Hay mañanas de domingos que huelen a verano. Hoy huele a verano.
Me he levantado tarde y, antes de desayunar, he trasplantado todas las plantas que tengo. Experimento una mezcla de temor y emoción. Miedo de hacerlo mal, de que las macetas que he comprado no sean las adecuadas, de que mi técnica sea la propia de alguien que no ha cambiado una planta de maceta en su vida, lo cual es la cruda realidad. Nunca he trasplantado ni un triste cactus y eso también me emociona. La primera vez emociona.
Después de limpiar toda la tierra que he tirado por el suelo de mi cocina, y aún con todo desorganizado, decido desayunar.

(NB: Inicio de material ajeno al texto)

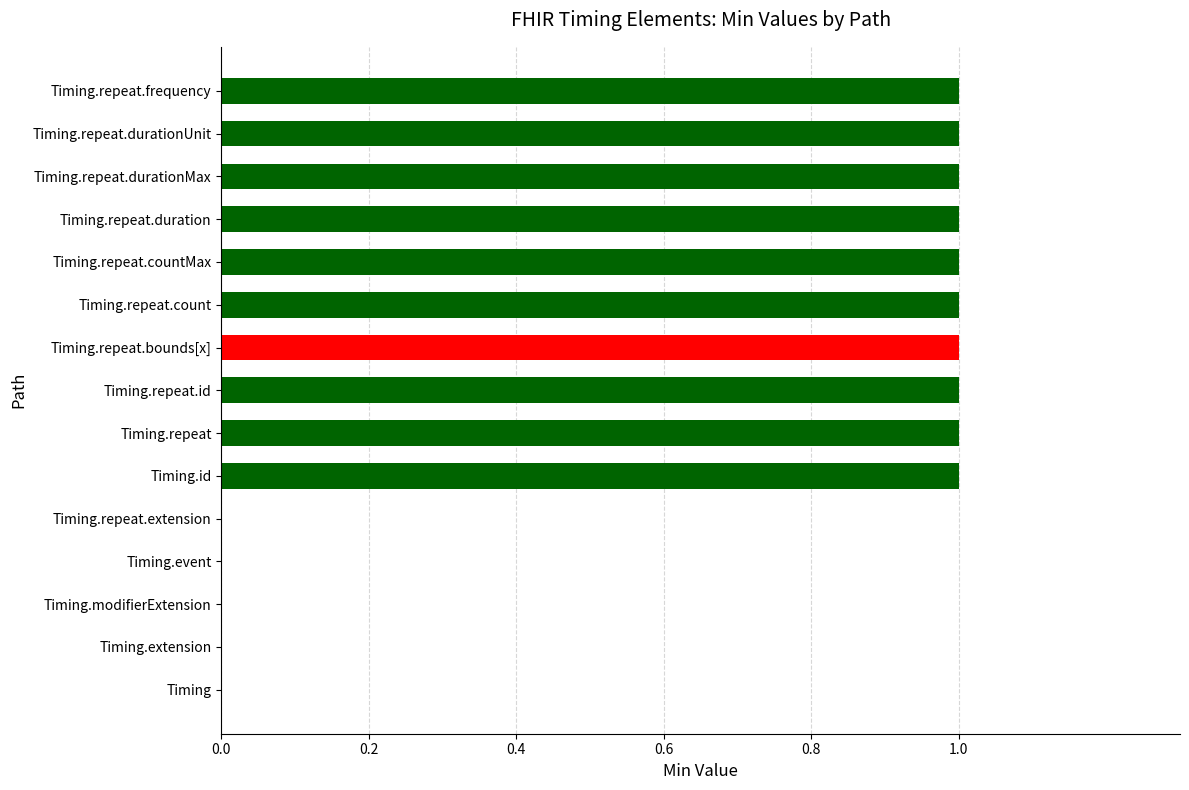

Count the values in the range 0 to 1.

15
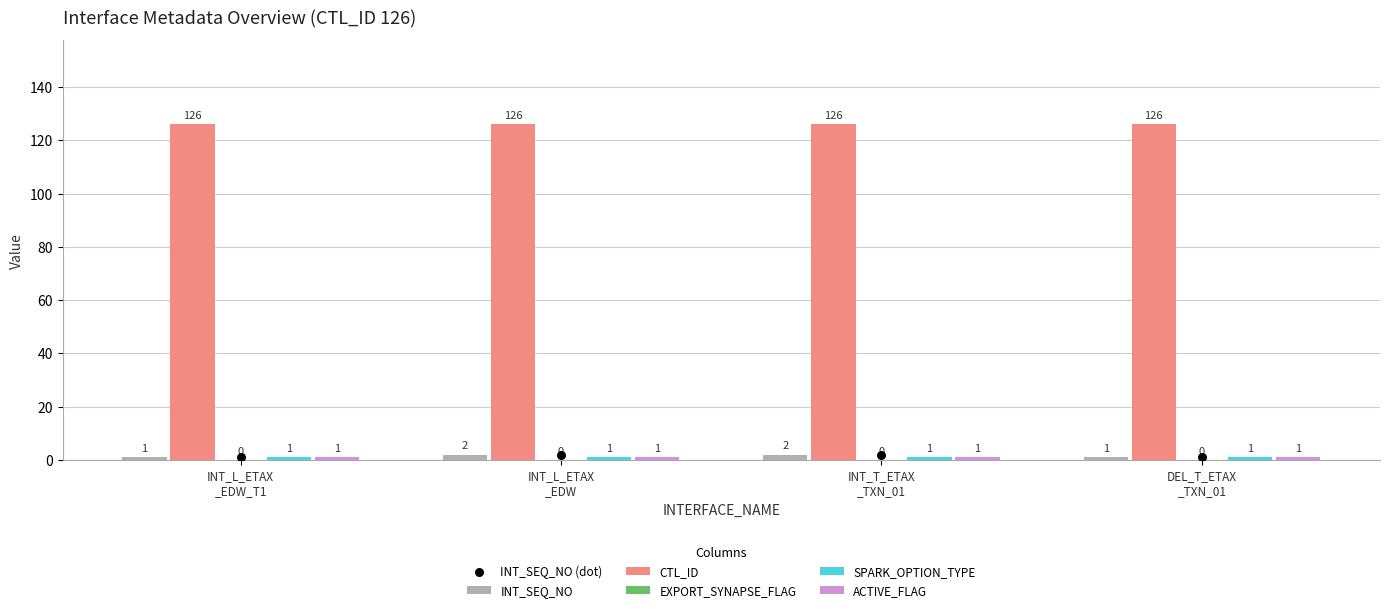

What are all the series names shown in the legend?

INT_SEQ_NO, CTL_ID, EXPORT_SYNAPSE_FLAG, SPARK_OPTION_TYPE, ACTIVE_FLAG, INT_SEQ_NO (dot)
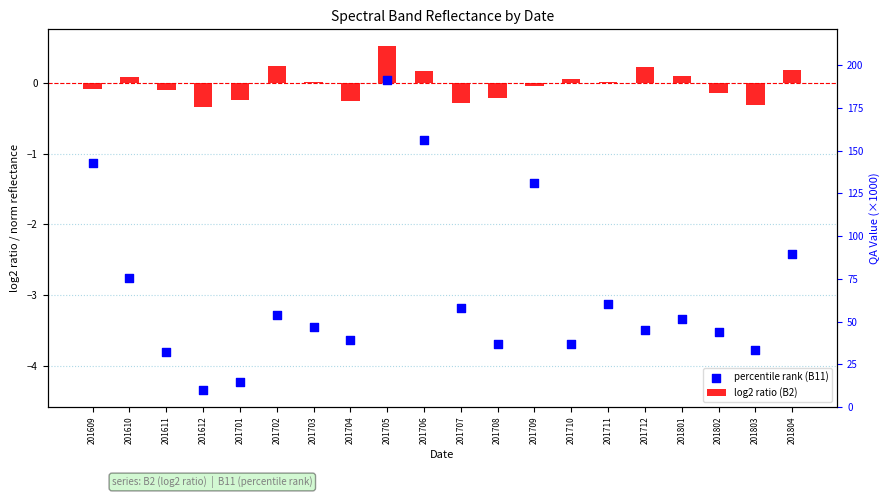

At how many categories does at least one series exceed -2?

20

El sonido del hervidor del agua, inspirar el olor del café al abrir el bote… joder, no hay mejor olor que ese, me reconforta al instante. En realidad, con ese olor soy feliz durante unos minutos.
Abro la ventana de la cocina y coloco la silla frente a ella para desayunar con el sol dándome los buenos días tardíos en mi piel. No puedo quedarme mucho tiempo, procuro no pensarlo.
Observo la fachada de los demás edificios: ventanas abiertas para eliminar el ambiente nocturno, el sonido de la música de quien busca amenizar su rutina de limpieza con canciones que yo solo escucho en bares. No sé quién canta, pero dejo que el sonido de la guitarra española entre en mi piso, limpio pero desorganizado, nunca seré una Marie Kondo.
Dejo que todo me envuelva: la sensación de verano, el olor del café, la música… Ahora suena «El límite» de La Frontera y me acuerdo de mi amiga Blanca, de aquellas noches de karaoke en aquel piso de estudiantes lleno de corrientes. Sonrío al recordarlo, porque yo canto fatal y ella terminó harta de repetir el estribillo cien veces. ¡Qué diferentes aquellas mañanas de las de ahora! Aquellas en las que limpiábamos aquel salón tan poco acogedor de restos de una cena consistente en pizzas del Mercadona y snacks baratos. No necesitábamos nada más mientras estuviera regado de cerveza y amigos.
El sol quema. Ojalá el tiempo se parara. Me pregunto por qué estos momentos no duran eternamente. Porque si no no los disfrutarías igual, me contesto. A veces me fastidia tener la razón.
Es hora de irse. Escucho cómo resuena en el patio interior Manolo García recordándome que «Nunca el tiempo es perdido». Cierro la ventana dejándole con la palabra en la boca y me digo que no, que nunca el tiempo es perdido, pero que no deje de aprovecharlo, por si acaso.